* _HOW TO COMPLETE THIS TASK_
Extract the passage on three-dimensional crop modeling verbatim, from "Virtual reality technology" to "graphics and agronomy.".

Virtual reality technology is one of the important measurements of reconstructing crop models in three dimensions, which has attracted wide attention from researchers in related fields. The combination of computer technology and agricultural knowledge make the research of morphological structure and physiological functions into the visualization and digitization stage. Due to the complexity of the internal structure of plants, how to quickly and accurately establish a three-dimensional model of plants has been one of the research focuses for computer graphics and agronomy.

* _DATA FOR REVIEW_
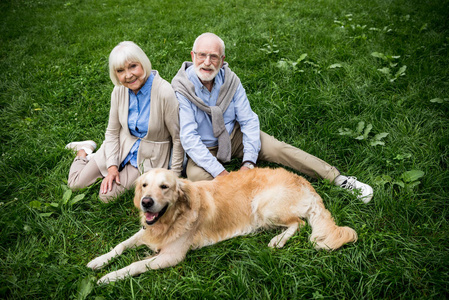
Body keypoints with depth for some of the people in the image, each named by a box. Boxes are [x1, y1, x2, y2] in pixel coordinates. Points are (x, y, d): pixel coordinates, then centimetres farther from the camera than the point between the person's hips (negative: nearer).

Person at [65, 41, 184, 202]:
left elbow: (178, 138, -18)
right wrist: (112, 165, -8)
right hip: (122, 146, 4)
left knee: (107, 195, -14)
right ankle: (85, 150, 33)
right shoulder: (119, 90, -10)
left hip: (148, 157, -4)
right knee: (75, 183, 5)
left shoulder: (164, 92, -27)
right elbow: (112, 132, 2)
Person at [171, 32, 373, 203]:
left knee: (279, 149, -16)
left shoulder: (230, 80, -11)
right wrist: (219, 172, -32)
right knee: (196, 175, -33)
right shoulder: (181, 89, -21)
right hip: (203, 149, -2)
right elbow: (188, 137, -25)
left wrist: (248, 162, -22)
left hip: (234, 135, 2)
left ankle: (339, 179, -9)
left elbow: (249, 121, -9)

* _YOUR SOLUTION_
Virtual reality technology is one of the important measurements of reconstructing crop models in three dimensions, which has attracted wide attention from researchers in related fields. The combination of computer technology and agricultural knowledge make the research of morphological structure and physiological functions into the visualization and digitization stage. Due to the complexity of the internal structure of plants, how to quickly and accurately establish a three-dimensional model of plants has been one of the research focuses for computer graphics and agronomy.